People are skeptical of Obelisk because you’ve never delivered an iteration of miners, expansion boards, etc. on time. Additionally, anyone on your Discord knows there are still folks with missing orders and faulty hardware.

you people should stop this silly childish war and let the free market do it’s job.

First, all of your theories are false because no one knows Grin value and crypto market at the release of the miners.

If grin value or fiat price is 10$ or above, everything is profitable from Gpus to Asics.

To achieve 10$ or above (hoping 50$ why not), ASICS, competition, high graph network are required. If GRN1 Asic is doing 5Grins per day, i cannot see the price of grin staying sub 3$.

The guy saying ok instead of buying an Asic ill just purchase grins and hold, well NO because if no one purchases asics the price wont go up with GPU markets only.

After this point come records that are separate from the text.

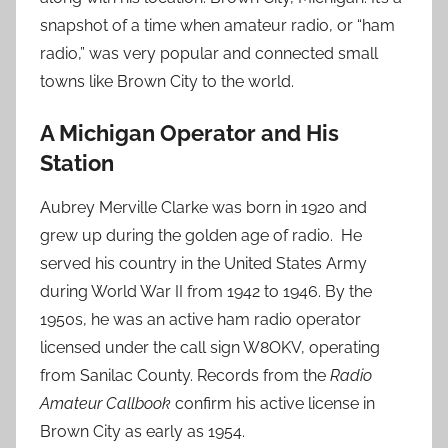
snapshot of a time when amateur radio, or “ham
radio,” was very popular and connected small
towns like Brown City to the world.
A Michigan Operator and His
Station
Aubrey Merville Clarke was born in 1920 and
grew up during the golden age of radio. He
served his country in the United States Army
during World War II from 1942 to 1946. By the
1950s, he was an active ham radio operator
licensed under the call sign W8OKV, operating
from Sanilac County. Records from the
Radio
Amateur Callbook
confirm his active license in
Brown City as early as 1954.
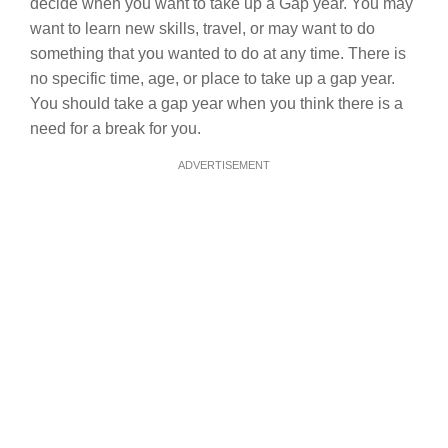
decide when you want to take up a Gap year. You may
want to learn new skills, travel, or may want to do
something that you wanted to do at any time. There is
no specific time, age, or place to take up a gap year.
You should take a gap year when you think there is a
need for a break for you.
ADVERTISEMENT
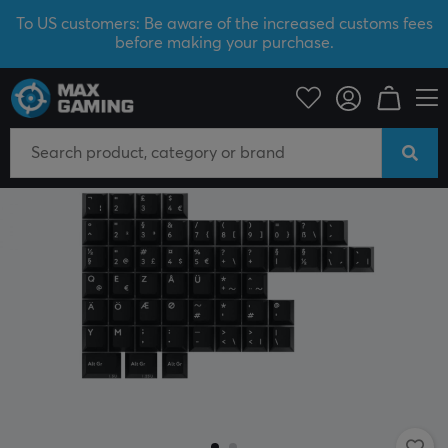
To US customers: Be aware of the increased customs fees
before making your purchase.
PC Peripherals
Keyboards & Accessories
Keycaps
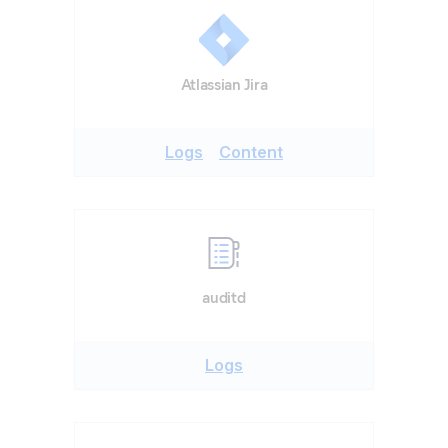
Atlassian Jira
Logs
Content
auditd
Logs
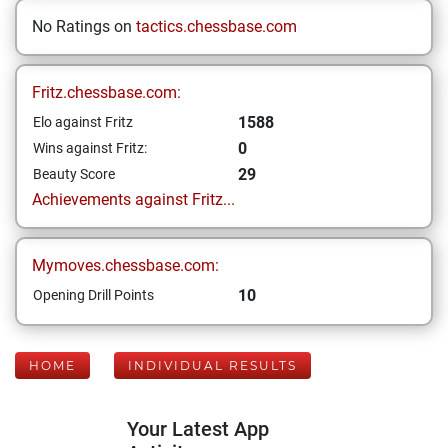
No Ratings on
tactics.chessbase.com
Fritz.chessbase.com:
1588
Elo against Fritz
0
Wins against Fritz:
29
Beauty Score
Achievements against Fritz...
Mymoves.chessbase.com:
10
Opening Drill Points
HOME
INDIVIDUAL RESULTS
Your Latest App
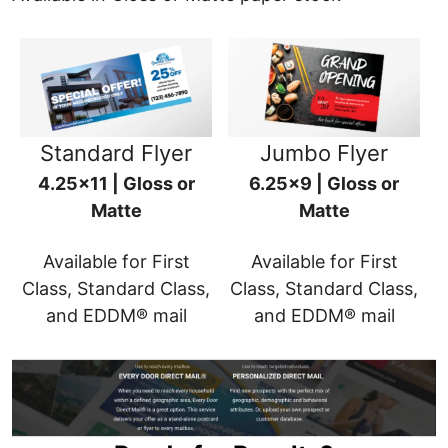
Standard Flyer
Jumbo Flyer
4.25x11 | Gloss or
6.25x9 | Gloss or
Matte
Matte
Available for First
Available for First
Class, Standard Class,
Class, Standard Class,
and EDDM® mail
and EDDM® mail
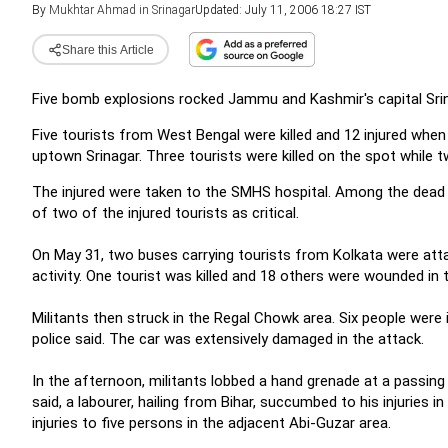
By
Mukhtar Ahmad in Srinagar
Updated: July 11, 2006 18:27 IST
Share this Article
Five bomb explosions rocked Jammu and Kashmir's capital Srinag
Five tourists from West Bengal were killed and 12 injured when
uptown Srinagar. Three tourists were killed on the spot while t
The injured were taken to the SMHS hospital. Among the dead
of two of the injured tourists as critical.
On May 31, two buses carrying tourists from Kolkata were att
activity. One tourist was killed and 18 others were wounded in 
Militants then struck in the Regal Chowk area. Six people were 
police said. The car was extensively damaged in the attack.
In the afternoon, militants lobbed a hand grenade at a passing v
said, a labourer, hailing from Bihar, succumbed to his injuries i
injuries to five persons in the adjacent Abi-Guzar area.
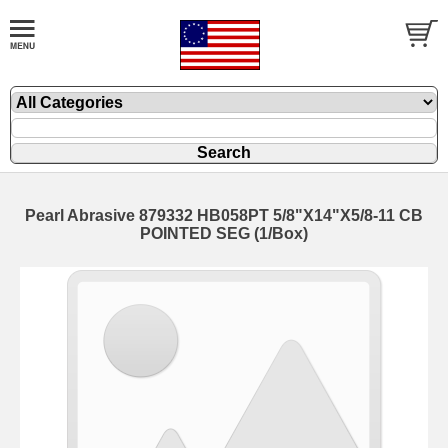
Pearl Abrasive 879332 HB058PT 5/8"X14"X5/8-11 CB
POINTED SEG (1/Box)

my 2 grins. chill and relax, let the asics compete.

2 Likes

Does anyone have insight on this offering?

For lots (presumably rigs) to be delivered in July, it must mean silicon in June, which means they are taped out. For that performance it cannot be a planar-silicon technology. It has to be finFET, which means the cycle time in the fab is much longer.

So fundamentally, nothing is congruent.

If I am missing something, can someone from Inno and Obelisk comment.

And please skip the bashing of the grammar. I would bet their English is better than our Chinese, Russian or whatever native language they use. …peace on earth.

1 Like

https://miningpoolstats.stream/grin-c31

Earlier, the top pool was at 54% and look at that 96.5% unknown.

ASICs?

I believe the network hash rate includes C29 as well.

@asic_king @Taek Do you guys have any insight to this? While the GRN1 and G32 performance seem to be somewhat in the realm of possibility, this third unknown player has emerged with promises of almost double the performance.

Also strange is the scaling…50GPS@150W, 560@1500W., 11.2X…however for C32 that scaling is only 10X.

Hashrate follows price, not the other way around. The price is determined by how many people want to buy and hold the token, not by the amount of hashrate that’s powering it.

My guess is that it’s fake. Who is Vidtoo? Do they even have a website? Have they taped-out? (The answer needs to be yes if they are shipping in July). How many machines are they manufacturing?

If it were some company that had shipped mining ASICs before I wouldn’t be so quick to call them fake.

Vidtoo is mentioned in the end of this article circa one month ago. The actual interview of their CEO can be found in Chinese here.

It’s an interesting interview. Here’s a Google Translated version. https://translate.googleusercontent.com/translate_c?depth=1&nv=1&rurl=translate.google.com&sl=auto&sp=nmt4&tl=en&u=https://www.8btc.com/article/376278&xid=25657,15700022,15700186,15700191,15700253,15700256,15700259&usg=ALkJrhizeIyIO6cj-zAn4NCCBrzHnmfH0g

1 Like

Your conclusion that this user is a shill for Innosilicon ignores the possibility (if not a likelihood) that the user is simply a former customer of Obelisk.

It’s true that Innosilicon has delivery issues and is no saint.

But Obelisk stands out by not having delivered any single delivery unit to specification or on time. The company also stands out for making promises for refunds and then changing it’s mind later. Finally, the company stands out by telling a court that it’s DCR sales were a “Kickstarter Campaign.” (recording here

No, one does not need to be a shill for Obelisk to take issue with the statements of Obelisk officials. The thousands of former customers of Obelisk are far more effective at evaluating their practice than a shill for a competitor.

Don’t fib, David. It’s more honest to say that Obelisk is marketing transparency and conservative shipping dates, but by contract you’ve required your customers to give up all rights to any late delivery or tech specifications and Obelisk has absolved itself of all liability.